# ENTRIES PROVIDED
------

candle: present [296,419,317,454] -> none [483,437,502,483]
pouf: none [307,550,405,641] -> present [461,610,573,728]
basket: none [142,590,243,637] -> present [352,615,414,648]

------

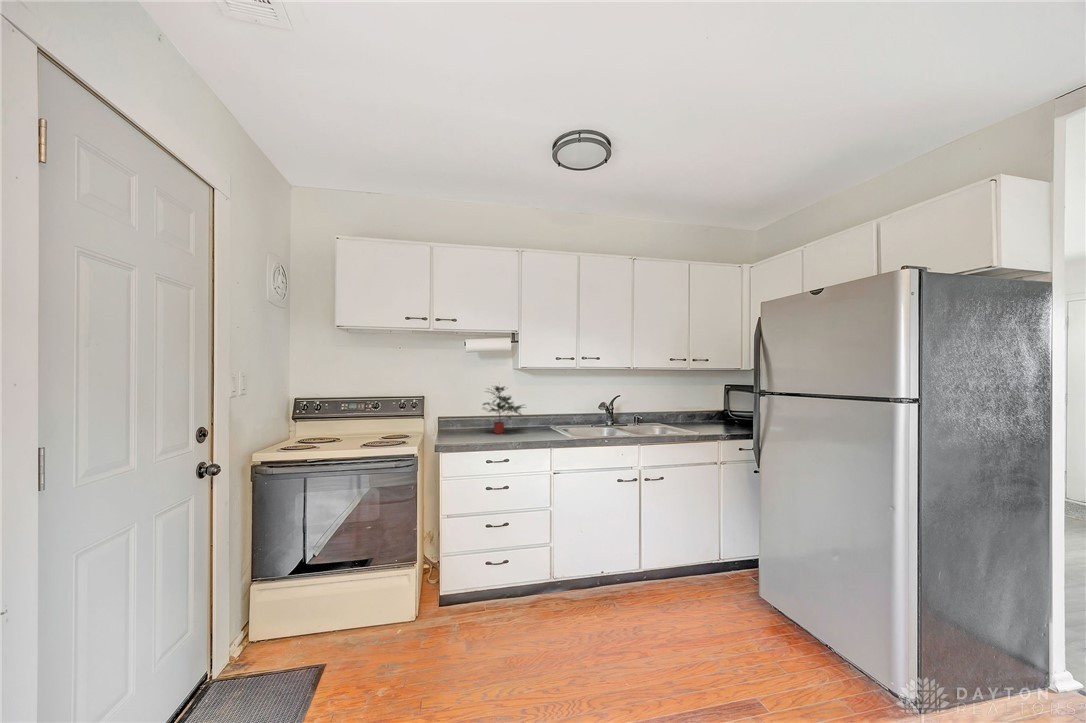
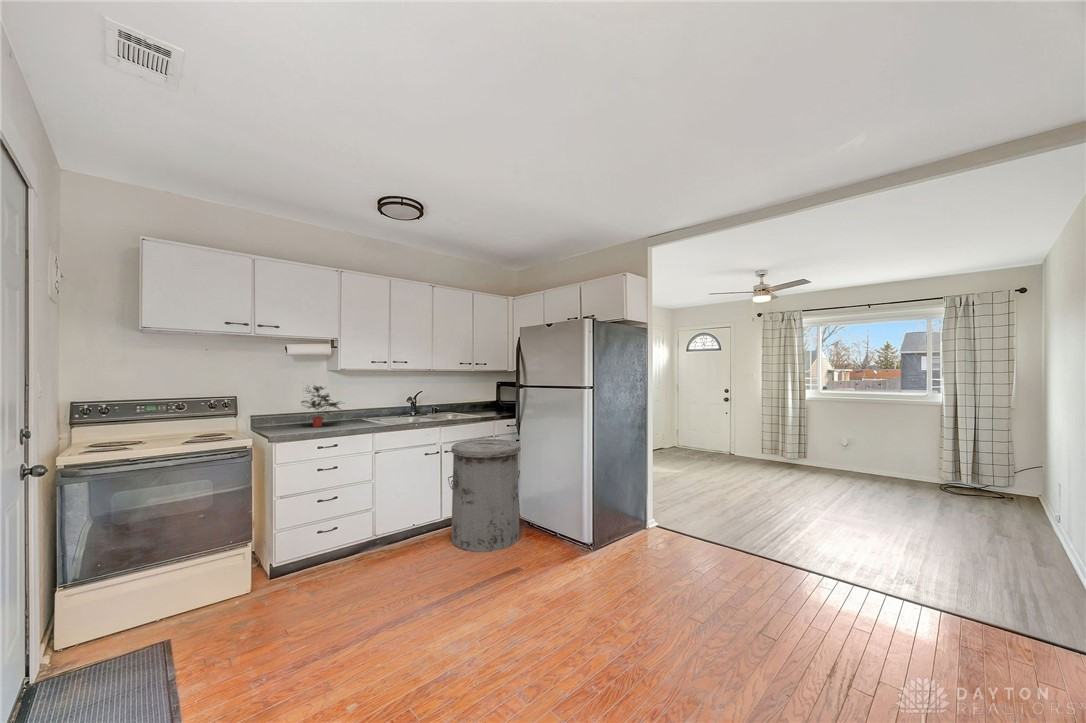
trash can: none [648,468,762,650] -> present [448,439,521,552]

------

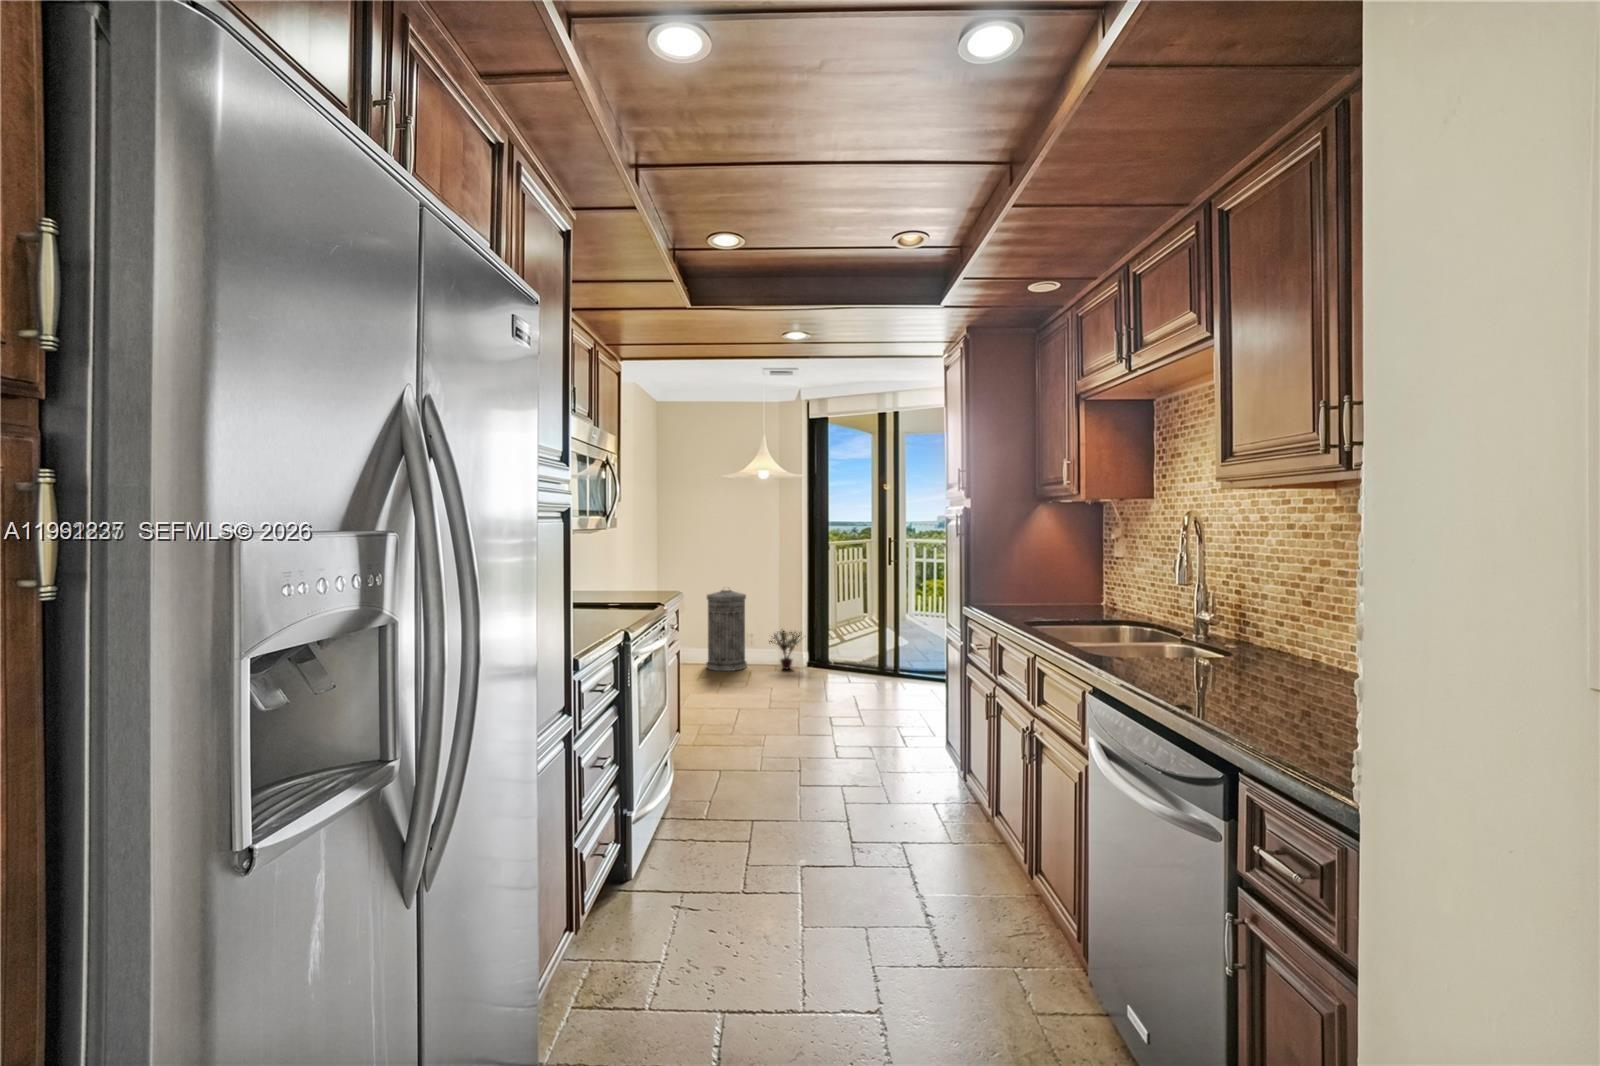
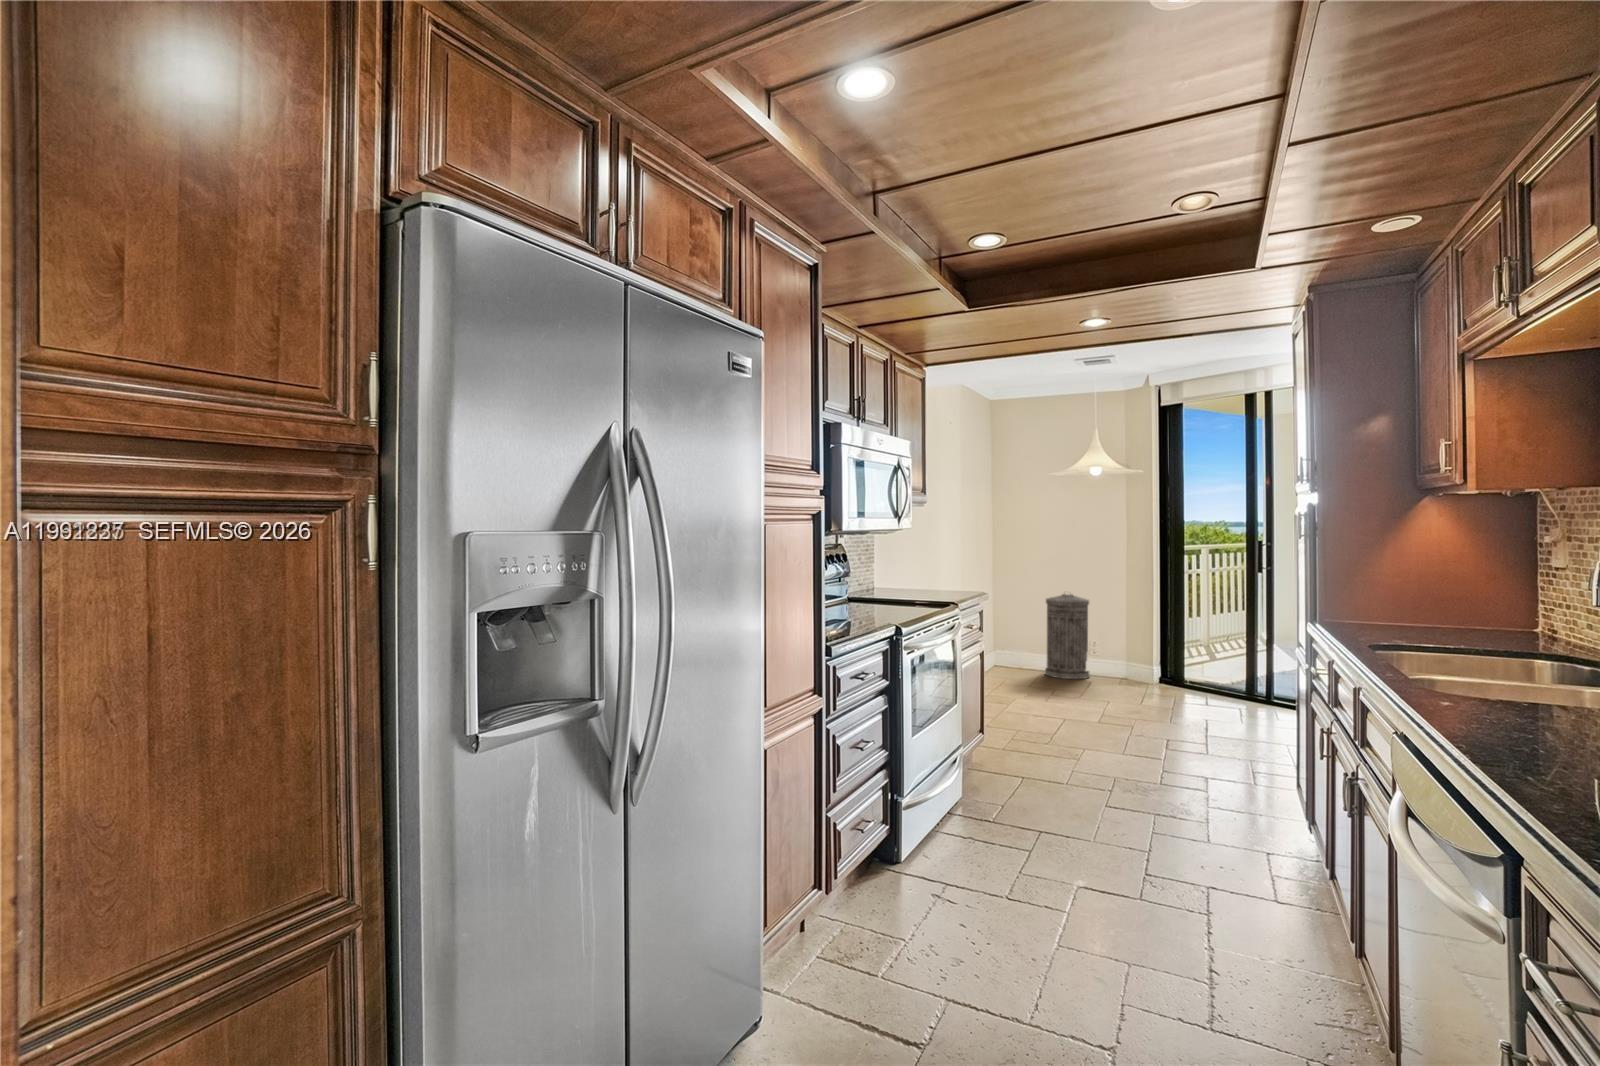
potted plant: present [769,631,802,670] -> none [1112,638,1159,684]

------

# WHAT YOU SHOULD DO
Look above for the line with "pouf: none [307,550,405,641]"; retype exactly that line, every line after it up to the line with "basket: none [142,590,243,637]", and that line too, nothing else.

# EXERCISE RESPONSE
pouf: none [307,550,405,641] -> present [461,610,573,728]
basket: none [142,590,243,637] -> present [352,615,414,648]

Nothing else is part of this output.